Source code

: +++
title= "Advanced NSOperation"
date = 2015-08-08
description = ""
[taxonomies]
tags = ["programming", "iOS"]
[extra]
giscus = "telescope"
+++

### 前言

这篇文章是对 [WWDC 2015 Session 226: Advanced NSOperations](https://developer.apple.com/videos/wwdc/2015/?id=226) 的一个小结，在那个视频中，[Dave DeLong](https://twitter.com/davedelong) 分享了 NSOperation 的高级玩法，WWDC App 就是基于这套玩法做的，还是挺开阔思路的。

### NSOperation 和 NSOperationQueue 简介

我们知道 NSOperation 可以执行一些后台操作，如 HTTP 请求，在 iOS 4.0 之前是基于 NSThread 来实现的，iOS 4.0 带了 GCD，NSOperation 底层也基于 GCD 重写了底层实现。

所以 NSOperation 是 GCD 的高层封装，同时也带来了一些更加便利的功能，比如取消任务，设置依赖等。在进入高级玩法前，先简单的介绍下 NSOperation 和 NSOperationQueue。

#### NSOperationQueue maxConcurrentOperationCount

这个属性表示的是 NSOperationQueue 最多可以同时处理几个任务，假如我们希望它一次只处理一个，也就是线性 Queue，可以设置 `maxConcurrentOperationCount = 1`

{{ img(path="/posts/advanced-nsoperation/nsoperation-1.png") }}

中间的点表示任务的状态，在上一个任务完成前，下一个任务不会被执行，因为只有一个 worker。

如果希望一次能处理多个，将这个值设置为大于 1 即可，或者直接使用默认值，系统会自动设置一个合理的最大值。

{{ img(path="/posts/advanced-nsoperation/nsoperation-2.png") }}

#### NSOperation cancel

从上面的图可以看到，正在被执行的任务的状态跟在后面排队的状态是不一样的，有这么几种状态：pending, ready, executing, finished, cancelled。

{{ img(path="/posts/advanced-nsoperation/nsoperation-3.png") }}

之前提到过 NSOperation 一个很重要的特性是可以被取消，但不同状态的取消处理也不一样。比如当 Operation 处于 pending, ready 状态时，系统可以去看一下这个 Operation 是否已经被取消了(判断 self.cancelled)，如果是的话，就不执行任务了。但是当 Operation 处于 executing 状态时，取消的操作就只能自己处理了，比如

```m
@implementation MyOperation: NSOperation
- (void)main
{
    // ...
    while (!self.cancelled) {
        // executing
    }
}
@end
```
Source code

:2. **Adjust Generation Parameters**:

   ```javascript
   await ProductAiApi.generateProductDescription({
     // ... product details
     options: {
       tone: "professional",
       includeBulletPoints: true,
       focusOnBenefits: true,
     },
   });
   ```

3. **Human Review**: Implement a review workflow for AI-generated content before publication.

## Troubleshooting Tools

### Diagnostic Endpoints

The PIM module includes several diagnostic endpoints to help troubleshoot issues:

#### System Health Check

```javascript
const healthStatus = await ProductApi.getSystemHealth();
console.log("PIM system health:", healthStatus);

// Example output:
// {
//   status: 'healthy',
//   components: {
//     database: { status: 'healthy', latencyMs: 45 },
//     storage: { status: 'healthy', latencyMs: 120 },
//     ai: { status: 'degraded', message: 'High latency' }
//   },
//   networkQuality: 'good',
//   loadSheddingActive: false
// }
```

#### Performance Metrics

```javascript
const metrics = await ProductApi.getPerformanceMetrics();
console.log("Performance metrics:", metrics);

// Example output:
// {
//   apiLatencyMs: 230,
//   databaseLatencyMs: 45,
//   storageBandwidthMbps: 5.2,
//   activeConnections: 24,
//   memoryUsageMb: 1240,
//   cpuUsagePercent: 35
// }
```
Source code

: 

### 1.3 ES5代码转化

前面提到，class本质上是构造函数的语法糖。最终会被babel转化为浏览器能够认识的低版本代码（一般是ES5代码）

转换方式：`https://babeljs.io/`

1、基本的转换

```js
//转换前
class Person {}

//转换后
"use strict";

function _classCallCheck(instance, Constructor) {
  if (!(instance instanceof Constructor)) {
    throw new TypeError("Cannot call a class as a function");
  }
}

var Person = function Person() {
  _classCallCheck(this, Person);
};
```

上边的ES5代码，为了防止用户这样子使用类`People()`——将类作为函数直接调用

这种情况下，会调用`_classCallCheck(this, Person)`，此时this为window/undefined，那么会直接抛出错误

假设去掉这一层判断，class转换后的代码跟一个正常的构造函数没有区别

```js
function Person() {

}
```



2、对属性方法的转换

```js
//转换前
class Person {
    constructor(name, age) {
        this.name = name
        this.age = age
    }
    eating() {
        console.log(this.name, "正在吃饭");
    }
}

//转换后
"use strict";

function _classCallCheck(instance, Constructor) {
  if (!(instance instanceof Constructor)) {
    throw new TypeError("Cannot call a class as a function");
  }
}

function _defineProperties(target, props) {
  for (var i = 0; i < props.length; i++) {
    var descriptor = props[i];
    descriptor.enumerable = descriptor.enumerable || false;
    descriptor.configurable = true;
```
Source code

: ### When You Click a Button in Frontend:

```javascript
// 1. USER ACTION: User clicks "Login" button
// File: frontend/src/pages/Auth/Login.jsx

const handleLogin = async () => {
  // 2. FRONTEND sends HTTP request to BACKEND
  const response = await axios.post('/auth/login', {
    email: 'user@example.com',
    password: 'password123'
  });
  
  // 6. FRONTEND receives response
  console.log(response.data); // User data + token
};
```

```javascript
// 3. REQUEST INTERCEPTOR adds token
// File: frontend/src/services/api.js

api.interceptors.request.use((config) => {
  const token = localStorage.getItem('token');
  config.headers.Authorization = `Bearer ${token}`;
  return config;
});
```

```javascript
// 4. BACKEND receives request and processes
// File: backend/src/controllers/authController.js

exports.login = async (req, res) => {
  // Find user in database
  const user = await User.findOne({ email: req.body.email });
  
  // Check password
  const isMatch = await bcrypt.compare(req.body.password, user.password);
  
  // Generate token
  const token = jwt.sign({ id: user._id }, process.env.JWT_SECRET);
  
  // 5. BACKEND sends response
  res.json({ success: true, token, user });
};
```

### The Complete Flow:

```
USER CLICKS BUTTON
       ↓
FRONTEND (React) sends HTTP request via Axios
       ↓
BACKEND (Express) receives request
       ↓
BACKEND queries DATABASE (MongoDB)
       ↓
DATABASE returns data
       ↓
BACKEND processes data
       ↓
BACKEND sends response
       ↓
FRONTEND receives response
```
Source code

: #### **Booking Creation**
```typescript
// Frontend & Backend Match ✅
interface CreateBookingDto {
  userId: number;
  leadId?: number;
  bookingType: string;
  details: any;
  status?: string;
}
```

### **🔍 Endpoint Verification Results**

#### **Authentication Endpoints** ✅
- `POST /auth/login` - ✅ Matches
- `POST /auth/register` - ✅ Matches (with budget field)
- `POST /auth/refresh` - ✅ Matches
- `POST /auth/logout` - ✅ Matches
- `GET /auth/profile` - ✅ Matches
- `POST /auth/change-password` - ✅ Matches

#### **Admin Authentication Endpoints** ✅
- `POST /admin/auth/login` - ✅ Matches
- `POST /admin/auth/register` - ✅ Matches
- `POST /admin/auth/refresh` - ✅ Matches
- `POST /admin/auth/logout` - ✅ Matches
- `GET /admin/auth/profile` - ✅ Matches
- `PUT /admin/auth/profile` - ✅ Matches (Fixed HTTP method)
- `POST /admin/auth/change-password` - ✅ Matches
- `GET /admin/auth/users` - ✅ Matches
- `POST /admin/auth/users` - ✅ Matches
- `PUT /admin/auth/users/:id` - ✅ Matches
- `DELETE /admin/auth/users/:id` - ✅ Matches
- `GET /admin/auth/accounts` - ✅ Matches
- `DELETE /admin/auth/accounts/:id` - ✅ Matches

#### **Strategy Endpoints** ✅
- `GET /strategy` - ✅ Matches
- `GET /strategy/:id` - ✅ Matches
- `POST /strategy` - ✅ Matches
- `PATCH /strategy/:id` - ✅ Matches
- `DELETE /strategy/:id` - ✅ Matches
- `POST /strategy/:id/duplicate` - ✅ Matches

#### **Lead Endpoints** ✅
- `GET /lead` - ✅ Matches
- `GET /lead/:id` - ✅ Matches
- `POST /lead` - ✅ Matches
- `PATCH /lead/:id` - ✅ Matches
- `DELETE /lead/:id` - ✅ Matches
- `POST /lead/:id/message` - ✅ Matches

**Task goal**:
Working from the entries above, filter out every line that lacks "function" and copy what remains.

**Task result**:
function _classCallCheck(instance, Constructor) {
    throw new TypeError("Cannot call a class as a function");
var Person = function Person() {
function Person() {
function _classCallCheck(instance, Constructor) {
    throw new TypeError("Cannot call a class as a function");
function _defineProperties(target, props) {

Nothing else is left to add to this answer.